Now that indicates confusion of what the nation stands for. I think it’s important to see it as confusion. It’s not just that the majoritarian ruler doesn’t want to take much note of the minorities, but also they do not understand what a nation means. How a nation that consists of different parts of people can work together and be a major contributor to what we can call the Indian civilisation.

It’s a fantastic denigration, fantastic demolition of the country’s history, its past and present, and we have every reason to stand up against it.

Also read: How India Came to Be at the Top of ‘Global Minority Report’

Absolutely. I’m going to once again repeat what you said because I think it’s so important people should fully hear what you said. You said this is a fantastic denigration and demolition of the country’s history but also of the country’s present, and therefore, I can understand why you said to Le Monde that the Indian government is one of the most appalling in the world.

But I should point out to you that the BJP, its supporters, its allies, will be furious with you. So let me ask you before I end, do you stand by that? That the Indian government, the Modi government, is one of the most appalling in the world? You’ll be criticised for saying it. Do you stand by it?

Well, yeah I do. I do think the new Modi government is one of the most appalling. He treats his own people in such a nasty way which neglects the justice and fairness that should come to people of different ancestry today in all over India. So I think the neglect of Indians in India is a major catastrophe that has ridden the country. India wasn’t like that before the present, and the next season began. People like Gandhi and Nehru and Subhash Chandra Bose and many others have worked very hard to make the country a combined united nation, and suddenly, we find that there is one thought of the nation, the majoritarian part, [that] is going ahead and trying to make a mess of the life of the minorities.

Professor Sen, my last question. I note that you stand by your description to Le Monde that the Indian government, that is to say, the Modi government of today, is one of the most appalling in the world and you’ve just explained that. You say this because it treats its own people in such a nasty way but let me ask you before I end for a little bit of perspective – how does the Indian government compare with the governments in countries like Iran, Afghanistan, Russia? Those are also governments that treat their people in terrible ways.
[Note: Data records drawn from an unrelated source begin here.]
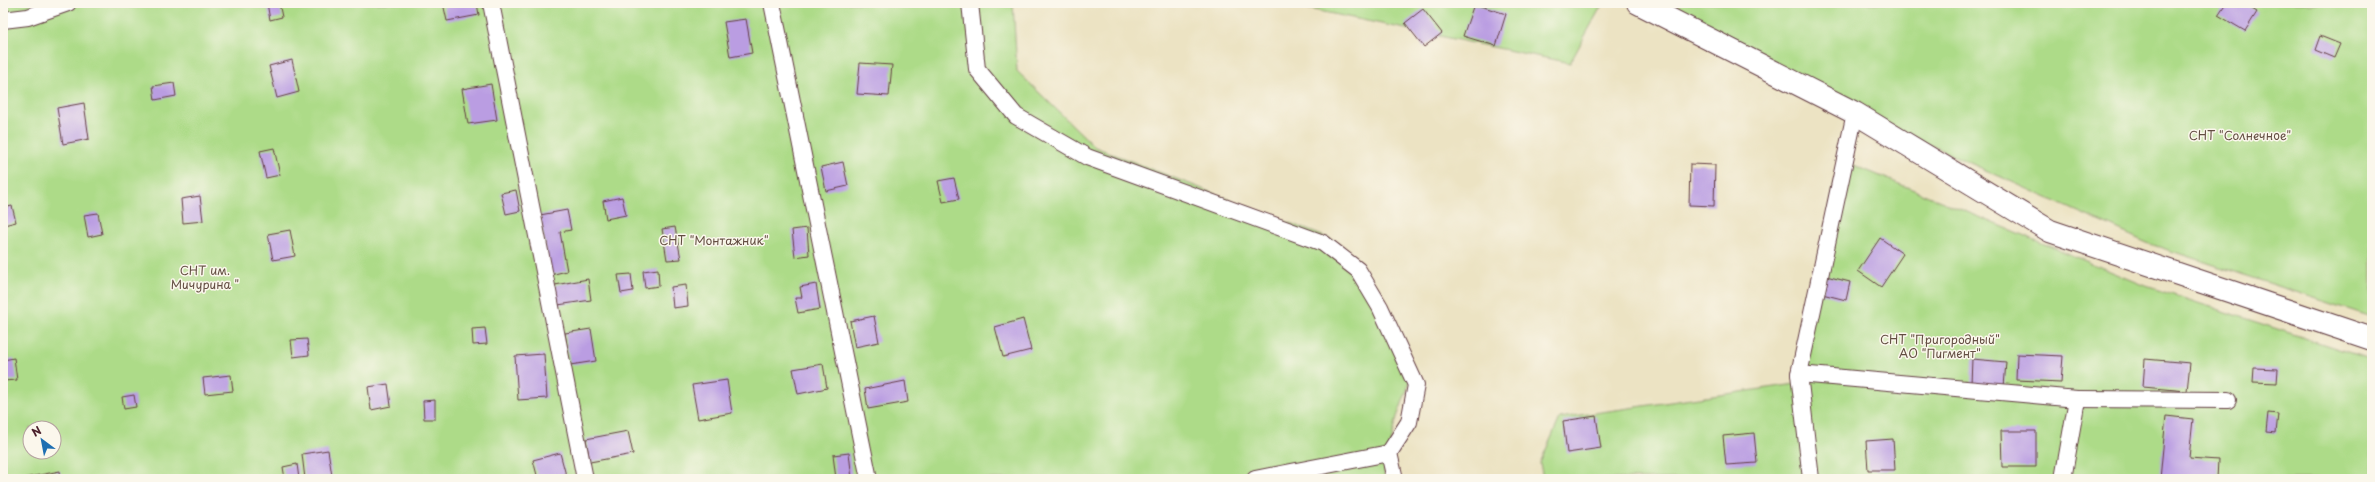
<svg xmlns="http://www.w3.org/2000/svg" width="2375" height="482" font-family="'Playpen Sans',sans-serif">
<rect width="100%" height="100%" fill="#fbf7ec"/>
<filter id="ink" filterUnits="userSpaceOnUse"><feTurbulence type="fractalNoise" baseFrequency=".025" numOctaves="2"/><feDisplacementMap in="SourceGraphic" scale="8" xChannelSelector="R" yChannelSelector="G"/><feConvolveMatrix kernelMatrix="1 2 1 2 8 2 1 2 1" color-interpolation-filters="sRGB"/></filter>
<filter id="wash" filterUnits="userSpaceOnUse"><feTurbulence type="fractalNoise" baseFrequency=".012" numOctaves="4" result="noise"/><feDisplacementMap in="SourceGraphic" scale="16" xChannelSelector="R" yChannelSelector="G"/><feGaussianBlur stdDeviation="0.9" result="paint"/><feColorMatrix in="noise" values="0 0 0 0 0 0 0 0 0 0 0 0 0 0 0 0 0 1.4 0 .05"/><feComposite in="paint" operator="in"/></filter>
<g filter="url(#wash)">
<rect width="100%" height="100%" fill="#ece3c3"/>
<g fill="#addb88" stroke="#7c7d5a" fill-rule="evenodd">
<path d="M3,3H1013L1017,71L1095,147L1338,242L1414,371L1397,417L1384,473L1385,479H3ZM30,428H54V452H30Z"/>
<polygon points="1280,3 1603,3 1570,63"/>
<polygon points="1672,3 2372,3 2372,317 2147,243 1844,106"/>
<polygon points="1839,159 2146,286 2372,360 2372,479 1543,479 1540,463 1560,418 1796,384"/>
</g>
<g id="blocks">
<g fill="#ba9de2">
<polygon points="267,3 279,3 282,17 270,20"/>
<polygon points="443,3 477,3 479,15 447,21"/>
<polygon points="1284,3 1296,3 1286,7"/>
<polygon points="2226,3 2242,3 2257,12 2245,31 2218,15"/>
<polygon points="1474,4 1506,14 1496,46 1463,36"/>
<polygon points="1423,9 1442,33 1424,47 1405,23"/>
<polygon points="746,19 752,53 730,57 724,22"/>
<polygon points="2320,36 2340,44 2334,58 2315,50"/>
<polygon points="292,60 299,92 277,98 269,66"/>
<polygon points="860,63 892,65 889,96 857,94"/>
<polygon points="174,83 176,96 155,100 153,86"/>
<polygon points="491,84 497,120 468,124 462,89"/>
<polygon points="84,103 89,139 63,144 57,108"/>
<polygon points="274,148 280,175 266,178 260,151"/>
<polygon points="843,162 848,186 826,191 821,167"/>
<polygon points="1690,164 1715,165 1714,206 1689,205"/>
<polygon points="954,178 959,199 943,202 938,181"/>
<polygon points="516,190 520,211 506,214 501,193"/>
<polygon points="200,196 203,221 183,223 181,199"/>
<polygon points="622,197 626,215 606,219 603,201"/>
<polygon points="12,206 16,222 4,225 3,208"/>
<polygon points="567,210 571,230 560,232 567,271 550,275 540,215"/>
<polygon points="98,213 102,234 88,237 84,215"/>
<polygon points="675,227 681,259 667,260 662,229"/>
<polygon points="807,228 809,255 795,257 792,230"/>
<polygon points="290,230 295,256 273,260 268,234"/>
<polygon points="1880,238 1903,254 1881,287 1858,271"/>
<polygon points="658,269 659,286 645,288 643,271"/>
<polygon points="631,274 633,291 621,293 618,275"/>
<polygon points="1826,276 1850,282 1846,300 1822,294"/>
<polygon points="588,279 591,300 558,305 555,285"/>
<polygon points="816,284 820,309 798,313 795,298 802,298 800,287"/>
<polygon points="686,285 688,306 673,308 671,287"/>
<polygon points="874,316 879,342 855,347 850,321"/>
<polygon points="1023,319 1031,350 1003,357 995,327"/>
<polygon points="485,328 487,344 473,345 472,329"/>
<polygon points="591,329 596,361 570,365 565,333"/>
<polygon points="307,339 309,355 293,357 291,340"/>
<polygon points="544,354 547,398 518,400 515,356"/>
<polygon points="2017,354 2063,356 2061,382 2016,380"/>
<polygon points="14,358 17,380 3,381 3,360"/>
<polygon points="1972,359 2006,362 2004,387 1971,384"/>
<polygon points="2145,359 2190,363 2187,391 2143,387"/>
<polygon points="823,364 827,388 798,394 793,369"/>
<polygon points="2254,368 2278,369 2277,383 2253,382"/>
<polygon points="231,375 233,391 205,394 203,378"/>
<polygon points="727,380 732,413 698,419 692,385"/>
<polygon points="905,381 908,402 868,409 865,389"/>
<polygon points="388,384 391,406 371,410 368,387"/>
<polygon points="134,395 136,407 124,409 122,397"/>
<polygon points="435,400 435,419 424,419 423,401"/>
<polygon points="2268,413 2278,414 2276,433 2266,432"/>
<polygon points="1596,416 1601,448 1567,453 1563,421"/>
<polygon points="2166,416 2193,419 2189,458 2218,460 2217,479 2160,479"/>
<polygon points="628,431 633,454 590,462 586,439"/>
<polygon points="2001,431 2036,431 2036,467 2002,467"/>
<polygon points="1754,433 1757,463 1726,465 1723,436"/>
<polygon points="1893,439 1895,470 1868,470 1866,441"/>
<polygon points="328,450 332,476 305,479 302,454"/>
<polygon points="560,453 567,479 538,479 533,460"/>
<polygon points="849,453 852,479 836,479 833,455"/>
<polygon points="297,464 299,479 285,479 283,467"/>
<polygon points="60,471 61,479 24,479 24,478"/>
</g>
</g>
</g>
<g filter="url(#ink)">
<use href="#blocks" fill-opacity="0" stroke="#623c42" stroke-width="1"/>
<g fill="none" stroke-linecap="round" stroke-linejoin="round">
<defs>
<g id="service">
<polyline points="491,3 585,479"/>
<polyline points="772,3 869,479"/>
<polyline points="970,3 977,69 1016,116 1087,157 1323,243 1358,270 1380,307 1416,385 1409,422 1389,453"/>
<polyline points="3,20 28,17 68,3"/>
<polyline points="1799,374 2077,399 2063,479"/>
<polyline points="2077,399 2228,400"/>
<polyline points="1255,479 1389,453 1395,479"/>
<polyline points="1811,479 1799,374 1855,113"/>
</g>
<polyline id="minor" points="1638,3 1855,113 2050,231 2372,339"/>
</defs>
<use href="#service" stroke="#623c42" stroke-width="18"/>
<use href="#minor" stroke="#623c42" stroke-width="24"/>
<use href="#service" stroke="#fff" stroke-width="16"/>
<use href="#minor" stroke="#fff" stroke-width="22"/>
</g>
</g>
<g text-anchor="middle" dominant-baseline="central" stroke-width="3" stroke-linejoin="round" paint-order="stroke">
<g font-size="12" fill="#634e42" stroke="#fbf7ec">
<text x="2240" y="135">СНТ "Солнечное"</text>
<text x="714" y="240">СНТ "Монтажник"</text>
<text x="205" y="270">СНТ им.<tspan x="205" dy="14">Мичурина "</tspan></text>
<text x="1940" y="339">СНТ "Пригородный"<tspan x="1940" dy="14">АО "Пигмент"</tspan></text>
</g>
</g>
<rect width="2375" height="482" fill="none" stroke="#fbf7ec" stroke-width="16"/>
<g transform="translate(42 440) rotate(328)"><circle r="19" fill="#fbf7ec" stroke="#b4a19f"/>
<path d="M0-3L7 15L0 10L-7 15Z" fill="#1f6fb2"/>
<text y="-6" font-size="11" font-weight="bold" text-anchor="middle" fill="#4a1f2b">N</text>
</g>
</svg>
How does the Modi government compare to the governments of Iran, Afghanistan, and Russia?

Sometimes when we look at the worse actions, even the worse record, we may feel that ‘oh, maybe we’re not so bad’ but that’s a terrible way of thinking about our nations. There are two reasons. Quite often the nastiness that we see in other countries, even though they may look worse than what we see in India, in many respects, they have relief of a kind that India doesn’t often have, but there is also the fact that people in different countries in the world are doing something to fight in favour of a kind of justice that every country and the nation in every part of the world.

Absolutely, sir. I take your point entirely. There may be countries like Iran, Afghanistan, possibly Russia, that treat their people even worse than the Indian government treats its people, but that doesn’t mean that the Indian government is not one of the most appalling in the world. I take that point, I’m only repeating it because I think it’s very important for the audience. I end there but I’ll point out that we’ve limited our discussion to what you call the communitarian majoritarian policies of this government.

We haven’t talked about other things that I’m sure would corroborate and underline your belief that the Indian government is supporting such as its intolerance of dissent, such as the way it treats the media, the way institutions like the Election Commission and even parliament are now limited in their functioning or even the attack presently on the Supreme Court.

We haven’t discussed all of that, but I’ll point out that I imagine that would corroborate what you’ve said. I thank you for explaining what you said and I’ll repeat it again you stand by your view expressed to Le Monde that the Indian government is one of the most appalling in the world.

Professor Sen thank you very much for this interview.